A dear friend of mine frequently says to me: “The truth is, I cannot parent my children the way I want to—not because I am incapable, but because they won’t allow me to. Each one is receptive to different things so my parenting of each one has to adjust, too.” Adjusting to each child’s receptivity can also complicate our relationships with other children who wrestle to understand why our parenting doesn’t seem “fair” across siblings. Goodness, it gets complicated.

So, what is the lesson for us as parents of young adults? Well, quite honestly, we don’t get to have it our way and the older they get, the more that becomes true. The good news is the bonus prize: it is a lot easier when we don’t have to have it our way.

I recall when I finally did become a parent, that my own mother was surprisingly respectful of my parenting desires.

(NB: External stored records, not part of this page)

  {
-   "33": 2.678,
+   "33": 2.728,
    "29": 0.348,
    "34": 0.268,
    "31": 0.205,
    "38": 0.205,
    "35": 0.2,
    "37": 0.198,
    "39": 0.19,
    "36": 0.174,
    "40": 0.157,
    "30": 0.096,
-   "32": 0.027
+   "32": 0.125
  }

We didn’t get to be together often, since she was eight hundred miles away when the kids were small, so when we were at her home, we stayed for a full week. She was careful to ask what the nap schedule was, how bedtime routines went, what foods she should have in the house, and how she could best support “normal” for the kids. I appreciated that at the time. I appreciate it even more when I look back and think, surely she had ideas on what SHE wanted to do with the kids, how SHE would have coached me to do things differently based on her parenting experience, and what would have met HER needs as we invaded her home. Instead, she parented me—her adult daughter—and grand-parented my children the way we were most receptive to. As appreciative as I am of the grace she demonstrated, I do wonder if I missed out by not asking more often:” Mom, what would you do…?”

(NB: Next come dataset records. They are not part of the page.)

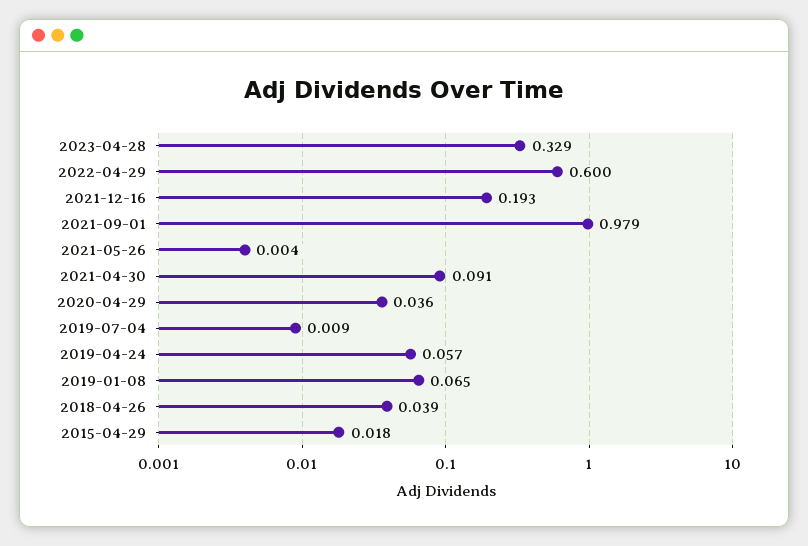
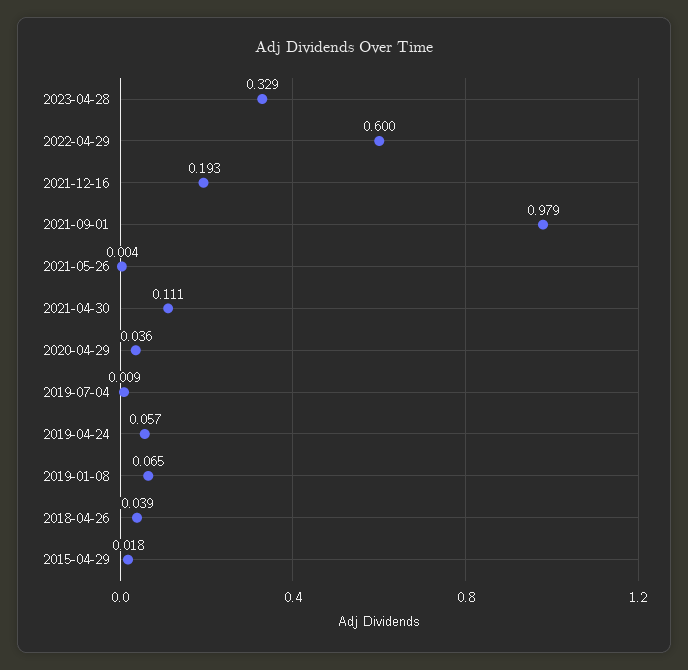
  {
    "2023-04-28": 0.329,
    "2022-04-29": 0.6,
    "2021-12-16": 0.193,
    "2021-09-01": 0.979,
    "2021-05-26": 0.004,
-   "2021-04-30": 0.091,
+   "2021-04-30": 0.111,
    "2020-04-29": 0.036,
    "2019-07-04": 0.009,
    "2019-04-24": 0.057,
    "2019-01-08": 0.065,
    "2018-04-26": 0.039,
    "2015-04-29": 0.018
  }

I wonder if God thinks the same thing about me. Does He parent me based on my receptivity to His support and encouragement? How much am I missing in what He has to give me by misinterpreting my shame and guilt for His judgment? What would happen in my own parenting if I stopped more often to ask, “God, what would you have me do…?”

If we don’t get to have it our way, can we be better parents (and eventually grandparents) if we choose to have it God’s way in the first place? That doesn’t mean we don’t lay plans. My mom would put our visits on the calendar, get the groceries in, make the beds, have some options for activities planned, and even some surprises in store. But by being prepared and NOT rigid in her plan, we had far more fun together.

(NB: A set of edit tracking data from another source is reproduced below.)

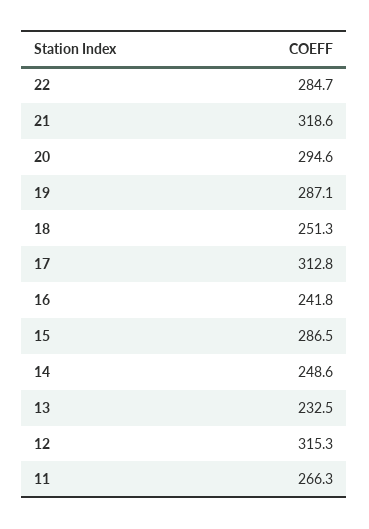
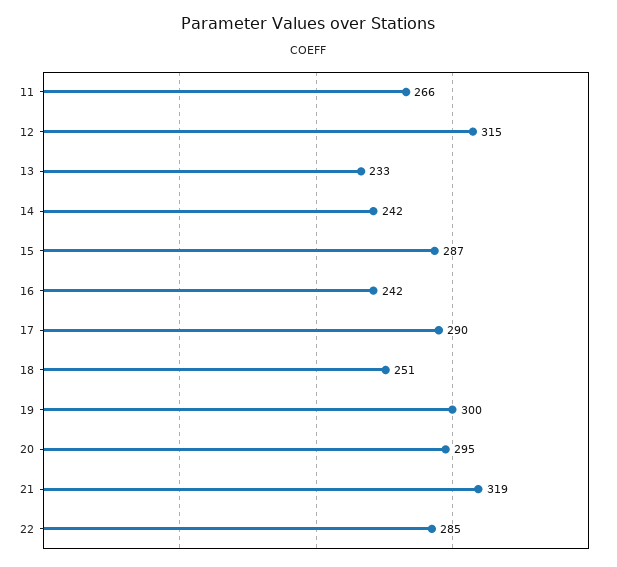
  {
    "22": 284.7,
    "21": 318.6,
    "20": 294.6,
-   "19": 287.1,
+   "19": 300,
    "18": 251.3,
-   "17": 312.8,
+   "17": 290,
    "16": 241.8,
    "15": 286.5,
-   "14": 248.6,
+   "14": 242,
    "13": 232.5,
    "12": 315.3,
    "11": 266.3
  }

We now have kids that span the ages from college student to new parent. As I experience the rules and roles changing, I’m trying to follow my mom’s lead. RESPECT their adult choices. PLAN but let them lead. Allow myself to be the one NOT IN CONTROL. ASK the Lord for HIS plan for my role to be clear. As I get better at that, I’m amazed to say that even though I clearly see the triggers still firing, I’m also seeing the respect reflected. “Mom what do you think?” “Mom, could you help me with this?” “Mom, I love spending time together.”

NOT MY WAY is far better than I would have done on my own. Isaiah 55 promises God has a good plan. When we can follow His parental lead, the result will be better than our way, even when we relinquish control.